*Exercise:* Retype the text of every record below line for line, leaving out the pictures.
* * *
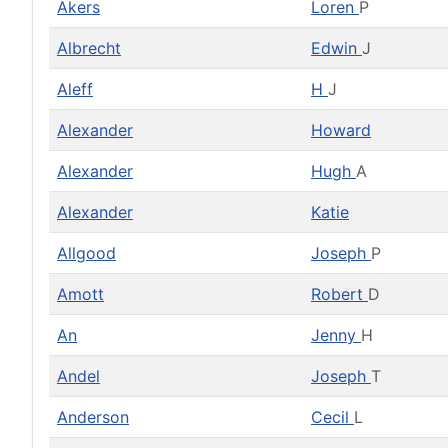
Akers
Loren
P
Albrecht
Edwin
J
Aleff
H
J
Alexander
Howard
Alexander
Hugh
A
Alexander
Katie
Allgood
Joseph
P
Amott
Robert
D
An
Jenny
H
Andel
Joseph
T
Anderson
Cecil
L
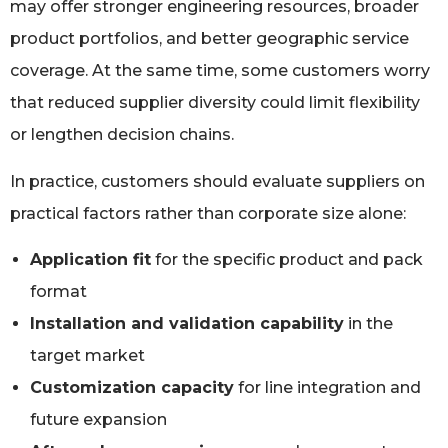
may offer stronger engineering resources, broader
product portfolios, and better geographic service
coverage. At the same time, some customers worry
that reduced supplier diversity could limit flexibility
or lengthen decision chains.
In practice, customers should evaluate suppliers on
practical factors rather than corporate size alone:
Application fit
for the specific product and pack
format
Installation and validation capability
in the
target market
Customization capacity
for line integration and
future expansion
* * *
*Task result:*
Akers
Loren
P
Albrecht
Edwin
J
Aleff
H
J
Alexander
Howard
Alexander
Hugh
A
Alexander
Katie
Allgood
Joseph
P
Amott
Robert
D
An
Jenny
H
Andel
Joseph
T
Anderson
Cecil
L
may offer stronger engineering resources, broader
product portfolios, and better geographic service
coverage. At the same time, some customers worry
that reduced supplier diversity could limit flexibility
or lengthen decision chains.
In practice, customers should evaluate suppliers on
practical factors rather than corporate size alone:
Application fit
for the specific product and pack
format
Installation and validation capability
in the
target market
Customization capacity
for line integration and
future expansion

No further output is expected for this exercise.